Compilation Techniques for Partitioned Global Address Space Languages
Partitioned global address space (PGAS) languages have emerged as a viable alternative to message passing programming models for large-scale parallel machines and clusters. They also offer an alternative to shared memory programming models (such as threads and OpenMP) and the possibility of a single programming model that will work well across a wide range of shared and distributed memory platforms. Although the major source of parallelism in these languages is managed by the application programmer, rather than being automatically discovered by a compiler, there are many opportunities for program analysis to detect programming errors and for performance optimizations from the compiler and runtime system.
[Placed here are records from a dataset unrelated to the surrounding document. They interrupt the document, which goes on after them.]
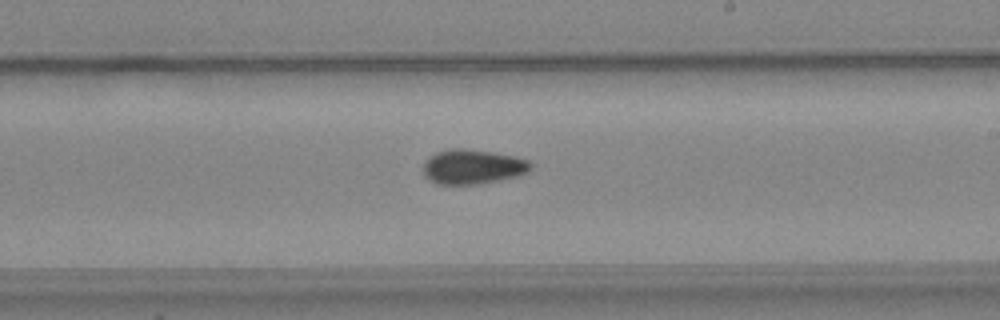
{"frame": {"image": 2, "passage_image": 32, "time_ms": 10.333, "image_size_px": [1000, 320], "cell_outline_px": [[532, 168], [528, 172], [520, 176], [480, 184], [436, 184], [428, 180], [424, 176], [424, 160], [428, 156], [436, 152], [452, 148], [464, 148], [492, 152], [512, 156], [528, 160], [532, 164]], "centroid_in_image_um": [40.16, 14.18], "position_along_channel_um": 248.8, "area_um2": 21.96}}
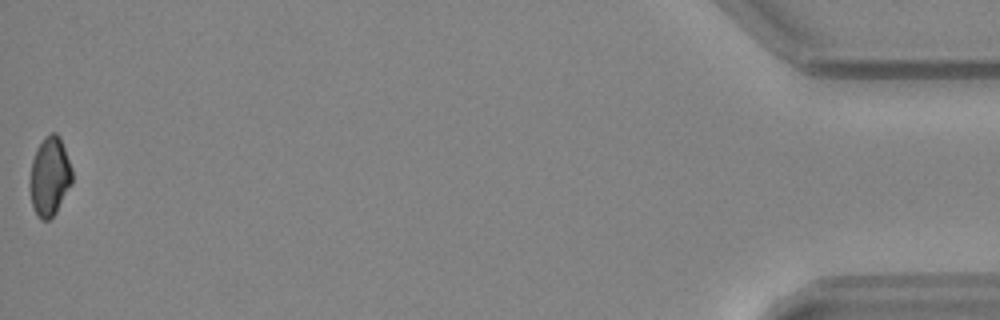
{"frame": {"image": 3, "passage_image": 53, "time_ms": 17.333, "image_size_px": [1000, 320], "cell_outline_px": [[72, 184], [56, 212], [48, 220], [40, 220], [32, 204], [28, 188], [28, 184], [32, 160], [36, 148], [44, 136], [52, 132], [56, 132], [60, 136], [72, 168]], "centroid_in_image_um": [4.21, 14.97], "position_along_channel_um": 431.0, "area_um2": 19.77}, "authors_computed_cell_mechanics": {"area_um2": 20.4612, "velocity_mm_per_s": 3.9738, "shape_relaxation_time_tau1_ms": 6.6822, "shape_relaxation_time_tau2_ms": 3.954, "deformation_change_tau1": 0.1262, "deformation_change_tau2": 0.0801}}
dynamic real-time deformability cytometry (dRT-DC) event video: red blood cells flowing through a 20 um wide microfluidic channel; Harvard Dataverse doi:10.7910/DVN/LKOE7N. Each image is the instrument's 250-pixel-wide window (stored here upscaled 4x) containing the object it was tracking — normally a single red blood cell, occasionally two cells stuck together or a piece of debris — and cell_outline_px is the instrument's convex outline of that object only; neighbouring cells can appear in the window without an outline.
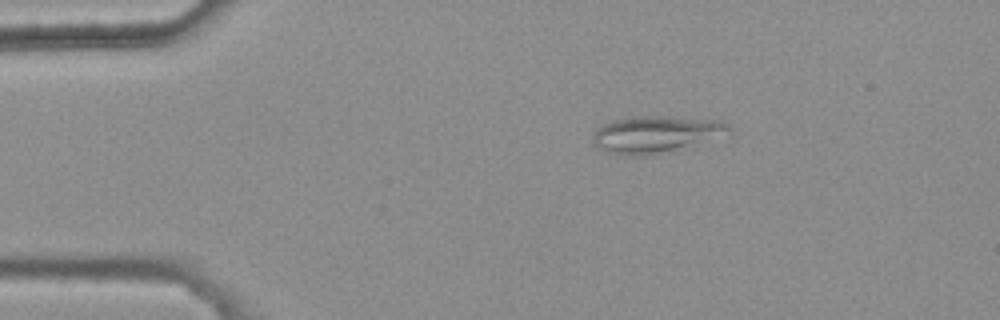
{"species": "common noctule bat (a hibernating species)", "species_latin": "Nyctalus noctula", "temperature_condition": "warm", "stored_images_in_passage": 3, "camera_frame_rate_fps": 3000, "um_per_image_px": 0.085, "animal": {"sex": "female", "body_mass_g": 25.1}, "frame": {"image": 1, "passage_image": 1, "time_ms": 0.0, "image_size_px": [1000, 320], "cell_outline_px": [[732, 136], [656, 152], [636, 156], [628, 156], [608, 152], [592, 144], [592, 136], [596, 128], [612, 120], [632, 116], [660, 116], [720, 120], [728, 124], [732, 128]], "centroid_in_image_um": [55.79, 11.39], "position_along_channel_um": 29.2, "area_um2": 29.19}}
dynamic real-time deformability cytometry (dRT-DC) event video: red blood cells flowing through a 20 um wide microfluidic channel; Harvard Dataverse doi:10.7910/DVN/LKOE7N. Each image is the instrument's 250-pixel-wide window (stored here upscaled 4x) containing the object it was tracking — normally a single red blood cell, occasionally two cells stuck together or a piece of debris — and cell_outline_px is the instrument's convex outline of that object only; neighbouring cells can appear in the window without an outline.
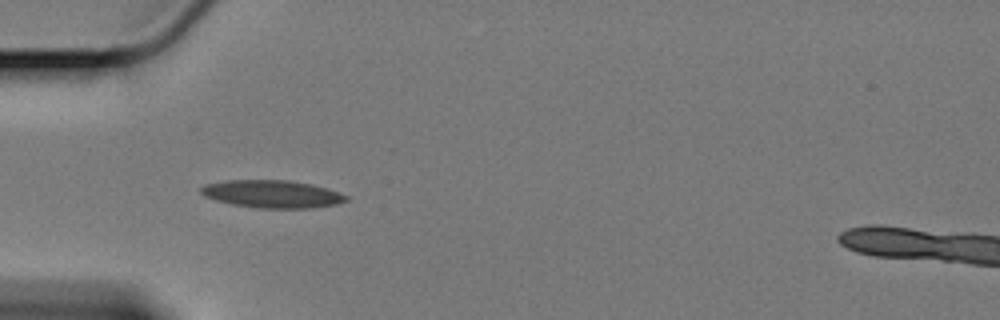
{"species": "Egyptian fruit bat (a non-hibernating species)", "species_latin": "Rousettus aegyptiacus", "temperature_condition": "cold", "stored_images_in_passage": 42, "camera_frame_rate_fps": 3000, "um_per_image_px": 0.085, "animal": {"sex": "female"}, "frame": {"image": 1, "passage_image": 1, "time_ms": 0.0, "image_size_px": [1000, 320], "cell_outline_px": [[348, 200], [336, 204], [312, 208], [256, 208], [232, 204], [216, 200], [204, 196], [200, 192], [200, 188], [204, 184], [224, 180], [288, 180], [312, 184], [328, 188], [348, 196]], "centroid_in_image_um": [23.12, 16.48], "position_along_channel_um": 61.9, "area_um2": 23.52}}
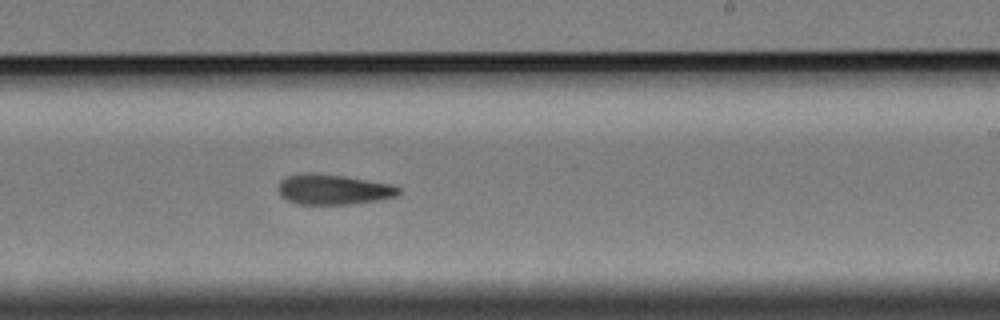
{"frame": {"image": 2, "passage_image": 19, "time_ms": 6.0, "image_size_px": [1000, 320], "cell_outline_px": [[400, 192], [396, 196], [380, 200], [352, 204], [296, 204], [284, 200], [280, 196], [280, 180], [288, 176], [344, 176], [392, 184], [400, 188]], "centroid_in_image_um": [28.4, 16.16], "position_along_channel_um": 260.6, "area_um2": 20.46}}
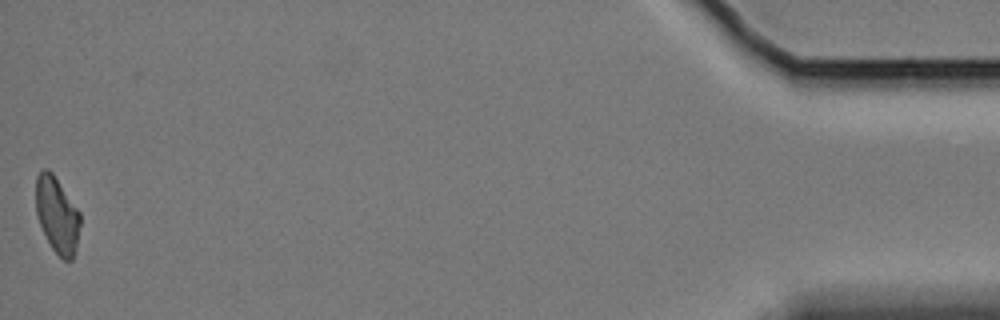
{"frame": {"image": 3, "passage_image": 42, "time_ms": 13.667, "image_size_px": [1000, 320], "cell_outline_px": [[80, 224], [76, 248], [72, 260], [64, 260], [52, 248], [36, 216], [36, 176], [44, 168], [48, 168], [52, 172], [80, 212]], "centroid_in_image_um": [4.85, 18.25], "position_along_channel_um": 430.4, "area_um2": 19.48}}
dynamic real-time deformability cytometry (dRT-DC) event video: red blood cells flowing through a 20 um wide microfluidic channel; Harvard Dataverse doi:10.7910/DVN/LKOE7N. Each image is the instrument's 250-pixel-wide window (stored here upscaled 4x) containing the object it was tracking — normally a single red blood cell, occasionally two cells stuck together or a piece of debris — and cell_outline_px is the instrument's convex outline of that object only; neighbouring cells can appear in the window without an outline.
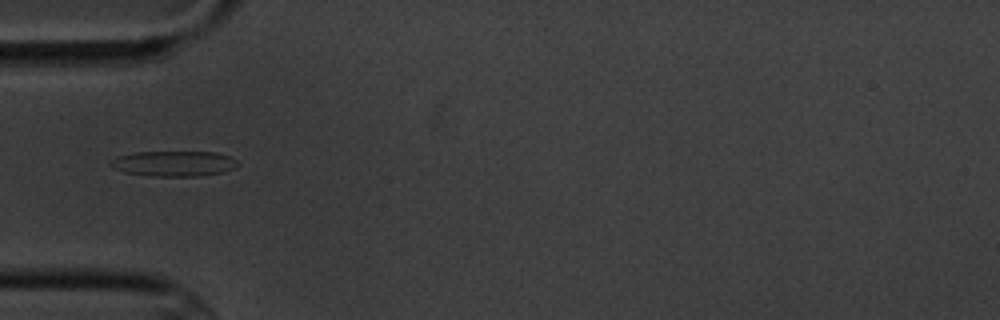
{"species": "common noctule bat (a hibernating species)", "species_latin": "Nyctalus noctula", "temperature_condition": "cold", "stored_images_in_passage": 12, "camera_frame_rate_fps": 3000, "um_per_image_px": 0.085, "animal": {"sex": "male", "body_mass_g": 20.1, "forearm_length_mm": 53.5}, "frame": {"image": 1, "passage_image": 2, "time_ms": 1.333, "image_size_px": [1000, 320], "cell_outline_px": [[240, 164], [224, 172], [200, 176], [148, 176], [124, 172], [112, 168], [108, 164], [116, 156], [136, 152], [216, 152], [228, 156], [236, 160]], "centroid_in_image_um": [14.74, 13.91], "position_along_channel_um": 70.3, "area_um2": 18.9}}
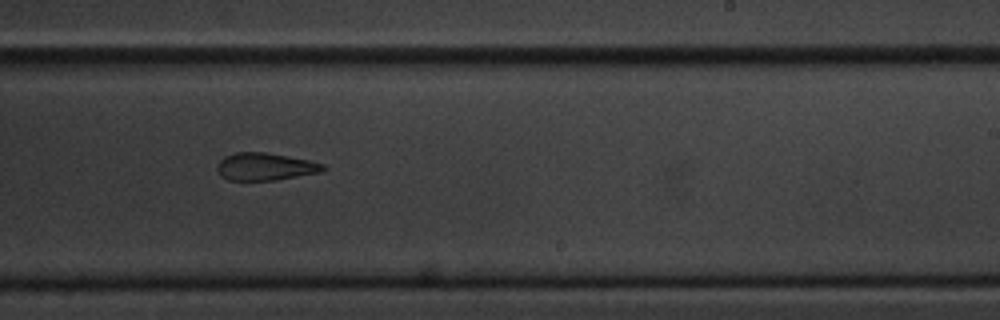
{"frame": {"image": 2, "passage_image": 7, "time_ms": 7.0, "image_size_px": [1000, 320], "cell_outline_px": [[324, 168], [320, 172], [276, 180], [228, 180], [220, 176], [216, 168], [216, 164], [224, 156], [236, 152], [264, 152], [308, 160], [324, 164]], "centroid_in_image_um": [22.47, 14.16], "position_along_channel_um": 266.5, "area_um2": 16.88}}
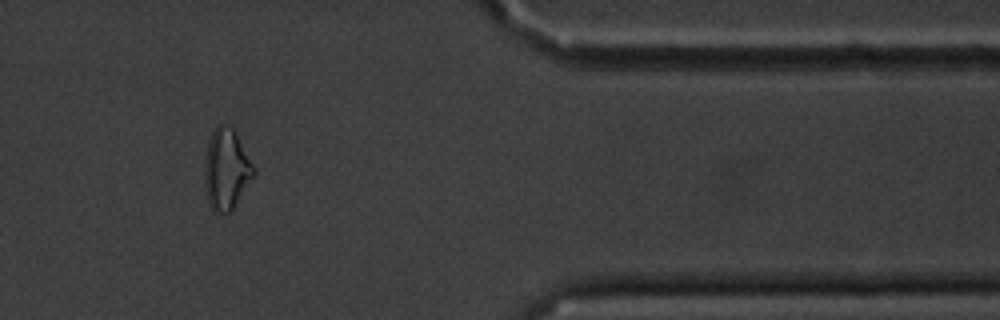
{"frame": {"image": 3, "passage_image": 10, "time_ms": 11.333, "image_size_px": [1000, 320], "cell_outline_px": [[256, 172], [232, 212], [212, 212], [208, 204], [204, 180], [204, 160], [208, 140], [212, 132], [220, 124], [224, 124], [232, 128], [256, 168]], "centroid_in_image_um": [19.22, 14.43], "position_along_channel_um": 392.2, "area_um2": 23.29}, "authors_computed_cell_mechanics": {"area_um2": 18.6405, "velocity_mm_per_s": 3.4498, "shape_relaxation_time_tau1_ms": null, "shape_relaxation_time_tau2_ms": 5.0253, "deformation_change_tau1": null, "deformation_change_tau2": 0.1446}}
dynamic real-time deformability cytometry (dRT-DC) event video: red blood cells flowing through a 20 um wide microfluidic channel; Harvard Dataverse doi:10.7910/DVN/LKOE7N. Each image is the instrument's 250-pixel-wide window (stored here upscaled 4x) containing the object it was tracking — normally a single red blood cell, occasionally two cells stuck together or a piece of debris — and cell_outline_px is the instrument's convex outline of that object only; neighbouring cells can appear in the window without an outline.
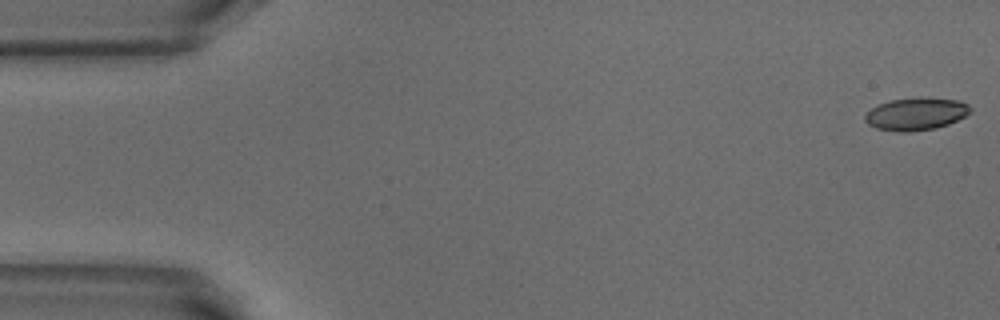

The three most mature PGAS languages (UPC, CAF and Titanium) offer a statically partitioned global address space with a static SPMD control model, while languages emerging from the DARPA HPCS program are more dynamic.
In this talk I will describe some of the analysis and optimizations techniques used in the Berkeley UPC and Titanium compilers, both of which source-to-source translators based on a common runtime system. Both compilers are publicly released and run on most serial, parallel, and cluster platforms. Building on the strong typing of the underlying Java language, the Titanium compiler includes several forms of type-based analyses for both error detection and to enable code transformations. The Berkeley UPC compiler extends the Open64 analysis framework on which it is built to handle the language features of UPC. Both compilers perform communication optimizations to overlap, aggregate, and schedule communication, as well as pointer localization, and other optimizations on parallelism constructs in the language. The HPCS languages can use some of the implementation techniques of the older PGAS languages, but offer new opportunities for expressiveness and suggest new open questions related to compiler and runtime support, especially as machines scale towards a petaflop.